Hohe Jugendarbeitslosigkeit
Heute ist Namibias Jugend eher noch unzufriedener als vor fünf Jahren. In dem Land mit 3 Millionen Einwohnern liegt die Jugendarbeitslosigkeit bei 20 Prozent. Die Mehrheit der 1,4 Millionen registrierten Wähler sind Jungwähler, die nach der Unabhängigkeit geboren wurden und sich die Erinnerungen an den verlustreichen Swapo-Befreiungskrieg nicht zu eigen machen.
Im gesamten südlichen Afrika ist zu beobachten, dass die junge Generation sich von den alten Befreiern abwendet. In Südafrika verlor der regierende ANC (African National Congress) im Mai seine Mehrheit im Parlament, nach 30 Jahren an der Macht. In Botswana verlor die seit der Unabhängigkeit 1966 regierende BDP (Botswana Democratic Party) am 30. Oktober die Wahlen haushoch, nach 58 Jahren an der Macht. Mauritius erlebte am 10. November einen Erdrutschsieg der Opposition.
In Mosambik kämpft die seit der Unabhängigkeit 1975 regierende Frelimo (Front for the Liberation of Mozambique) um ihre Legitimität, nachdem die Opposition ihr vowirft, ihren Sieg bei den Wahlen vom 9. Oktober gefälscht zu haben. Dutzende von Menschen sind seither bei Protesten getötet worden.
„Für Namibia ist das ein Schlüsselmoment“, sagt der politische Analyst Petrus Sinimbo. „Entweder bekommt das Land seine erste Frau an der Staatsspitze oder die Swapo wird die nächste Befreiungspartei im südlichen Afrika, die abgewählt wird. Der Wind des Wandels im südlichen Afrika spart Namibia nicht aus.“
Die Swapo verspricht neue Arbeitsplätze
Spitzenkandidatin NNN, wie Netumbo Nandi-Ndaitwa allgemein genannt wird, verspricht im Wahlkampf, gegen die Arbeitslosigkeit zu kämpfen und neue Arbeitsplätze zu schaffen – 500.000 in fünf Jahren. Kritiker halten dies allerdings für unmöglich, zumal Namibia sich noch nicht von der Wirtschaftskrise der Coronapandemie erholt hat und jetzt die schwerste Dürre seit 100 Jahren erleidet.

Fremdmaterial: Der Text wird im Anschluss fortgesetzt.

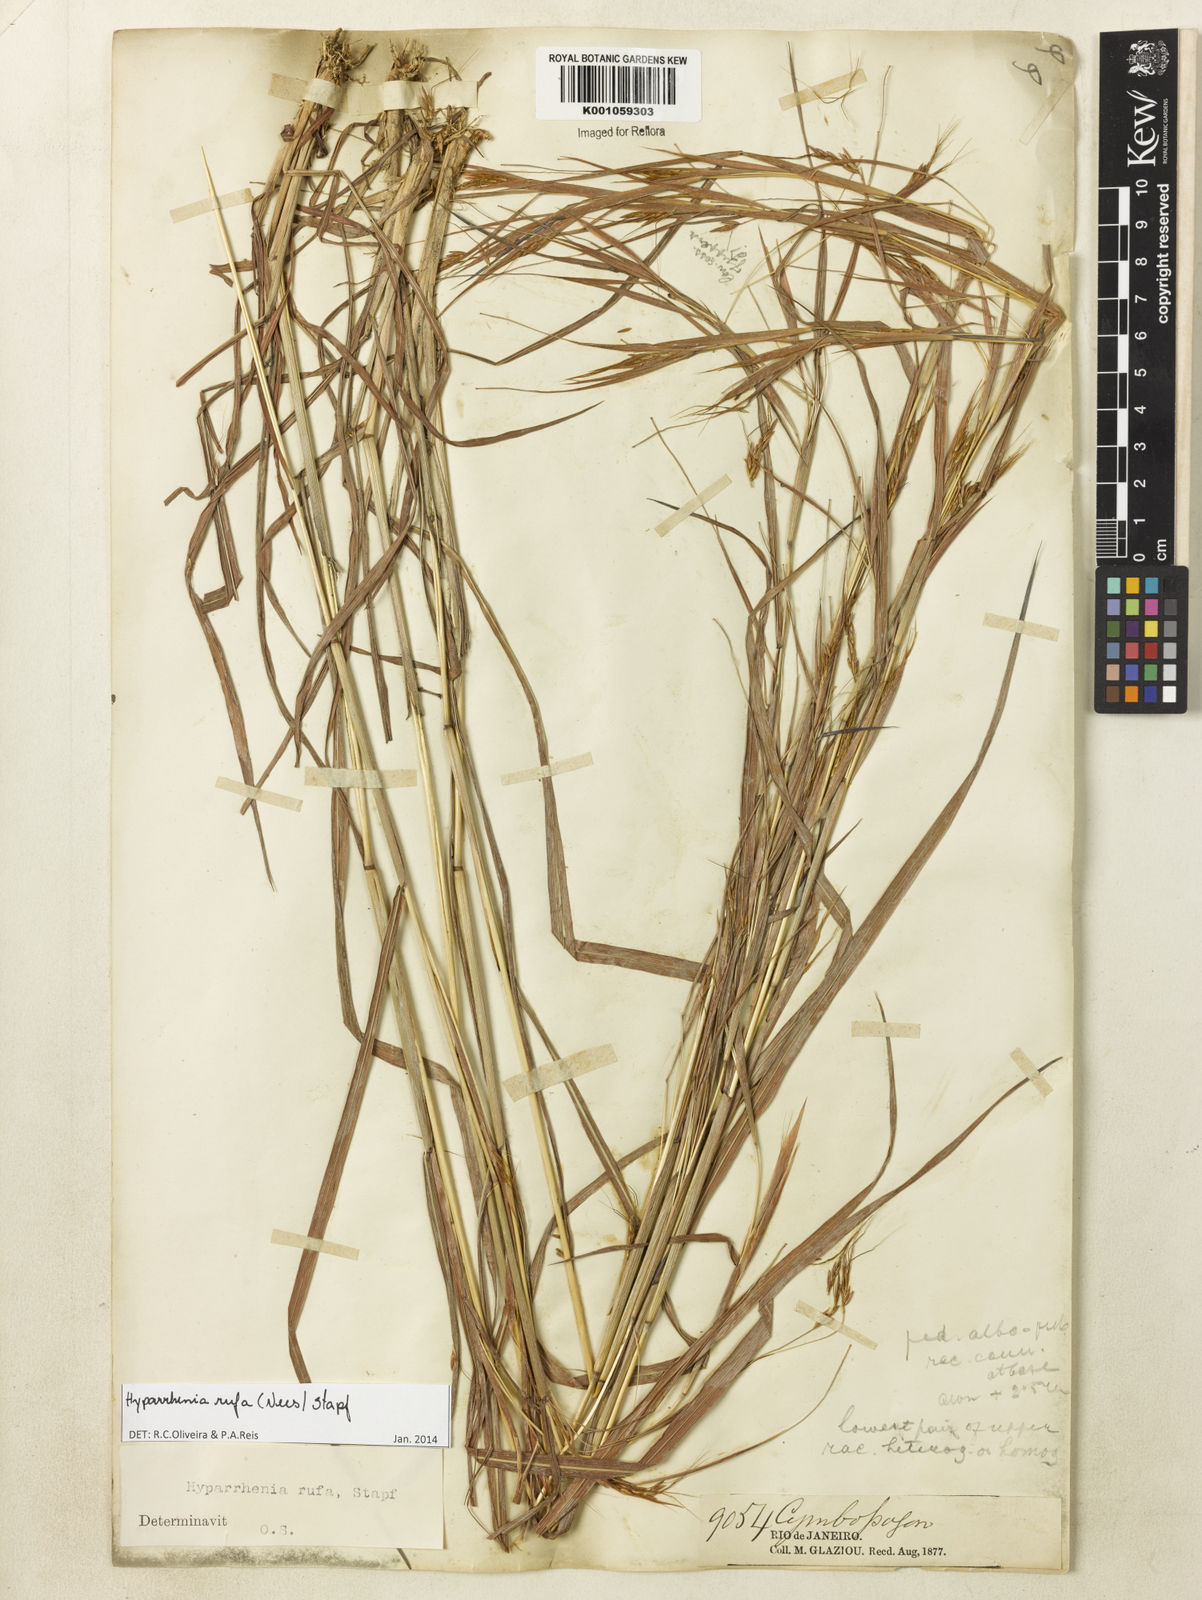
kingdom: Plantae
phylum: Tracheophyta
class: Liliopsida
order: Poales
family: Poaceae
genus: Hyparrhenia
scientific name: Hyparrhenia rufa
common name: Jaraguagrass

„Wie will sie in fünf Jahren erreichen, was ihre Partei in 34 Jahren nicht geschafft hat?“, fragt Paulus Shipanga zurück, nach den NNN-Versprechen gefragt. „Das ist unrealistisch, es ist bloß Wahlkampf.“
Unterstützer der Regierungspartei verweisen darauf, dass die Aussichten gut sind. Das Wirtschaftswachstum liegt laut IWF bei 3 Prozent und die namibische Volkswirtschaft ist mittlerweile immerhin auf ihr Niveau von vor der Pandemie zurückgekehrt.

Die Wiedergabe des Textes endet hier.